• **Problem**:
Restrict the output to the lines below starting at the one that contains "7.1.1 Variables" and ending at the one that contains "Tx_mc<6:0> | 7-bit", and restate them word for word, both ends included.

Excerpts from a dataset
....
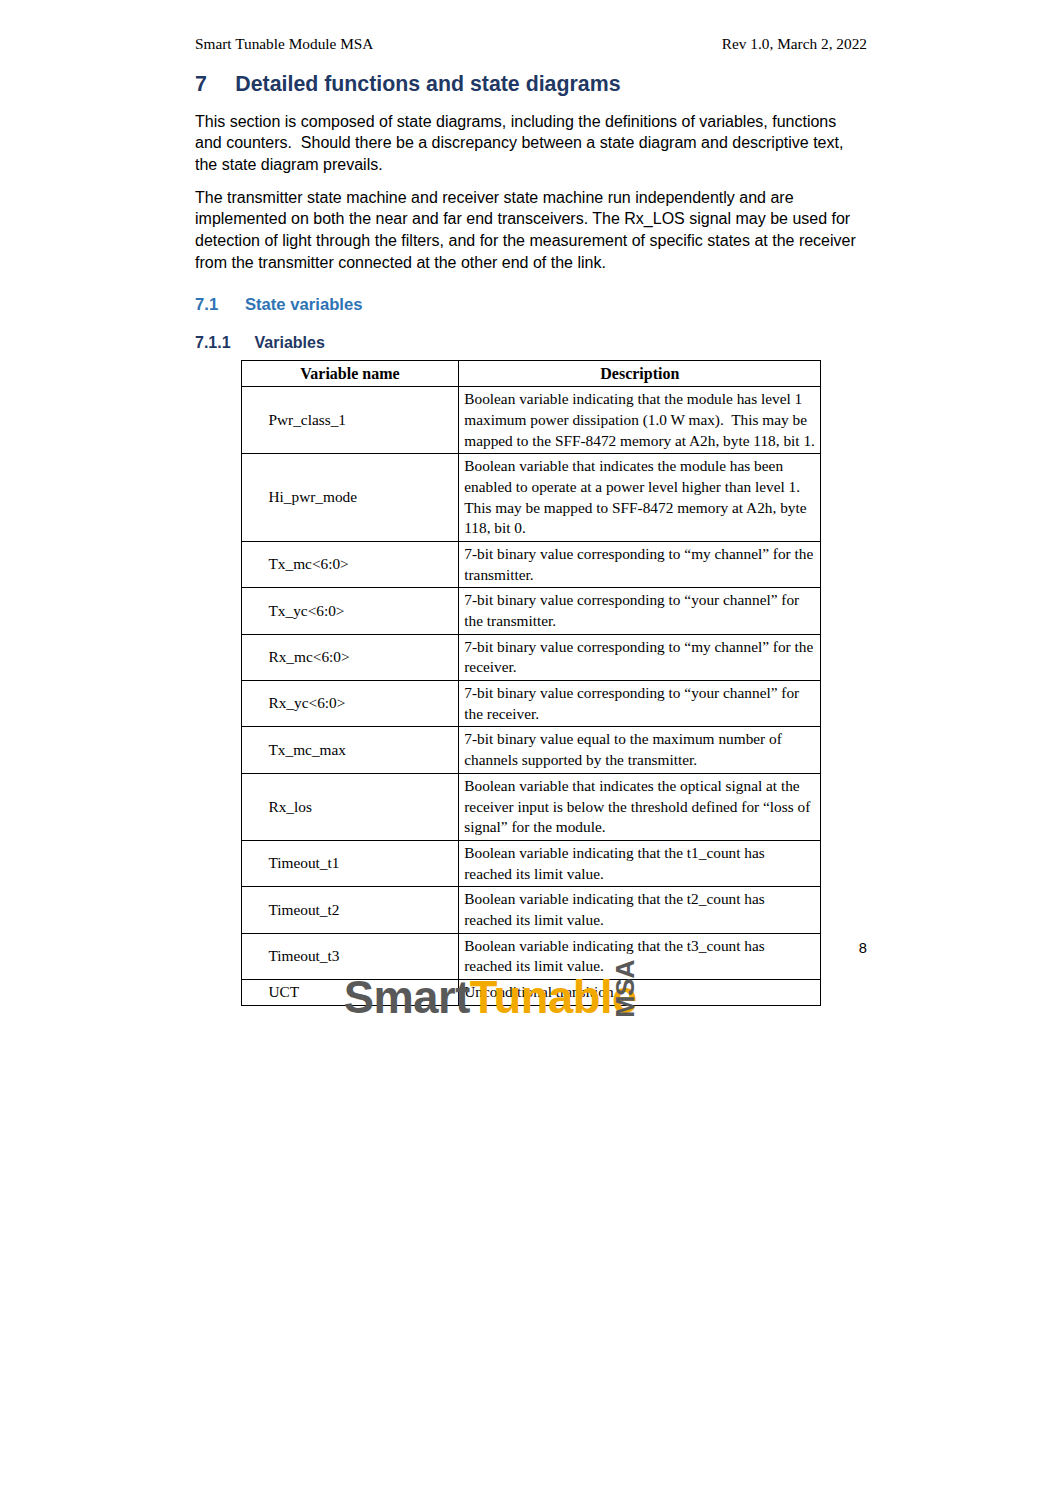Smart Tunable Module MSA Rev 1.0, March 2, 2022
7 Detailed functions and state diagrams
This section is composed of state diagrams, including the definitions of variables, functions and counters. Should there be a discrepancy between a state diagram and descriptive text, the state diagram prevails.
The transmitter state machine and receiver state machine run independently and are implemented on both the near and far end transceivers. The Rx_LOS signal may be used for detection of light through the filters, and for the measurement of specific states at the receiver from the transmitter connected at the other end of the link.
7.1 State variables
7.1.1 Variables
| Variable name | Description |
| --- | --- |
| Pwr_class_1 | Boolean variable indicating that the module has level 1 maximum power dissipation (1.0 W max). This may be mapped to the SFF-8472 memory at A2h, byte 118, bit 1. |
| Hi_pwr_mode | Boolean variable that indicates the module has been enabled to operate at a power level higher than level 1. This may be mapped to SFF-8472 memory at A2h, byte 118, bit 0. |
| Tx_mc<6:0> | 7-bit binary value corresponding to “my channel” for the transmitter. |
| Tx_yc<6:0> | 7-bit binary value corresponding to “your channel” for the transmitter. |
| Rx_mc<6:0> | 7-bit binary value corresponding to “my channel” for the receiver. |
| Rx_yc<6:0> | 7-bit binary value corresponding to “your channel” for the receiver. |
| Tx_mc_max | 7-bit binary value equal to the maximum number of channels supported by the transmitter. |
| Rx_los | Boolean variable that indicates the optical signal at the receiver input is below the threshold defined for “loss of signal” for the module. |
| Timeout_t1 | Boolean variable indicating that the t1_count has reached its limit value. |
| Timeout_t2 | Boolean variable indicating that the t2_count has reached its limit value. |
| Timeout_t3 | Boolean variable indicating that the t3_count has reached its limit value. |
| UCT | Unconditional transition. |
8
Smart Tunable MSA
....
• **Completed task**:
7.1.1 Variables
| Variable name | Description |
| --- | --- |
| Pwr_class_1 | Boolean variable indicating that the module has level 1 maximum power dissipation (1.0 W max). This may be mapped to the SFF-8472 memory at A2h, byte 118, bit 1. |
| Hi_pwr_mode | Boolean variable that indicates the module has been enabled to operate at a power level higher than level 1. This may be mapped to SFF-8472 memory at A2h, byte 118, bit 0. |
| Tx_mc<6:0> | 7-bit binary value corresponding to “my channel” for the transmitter. |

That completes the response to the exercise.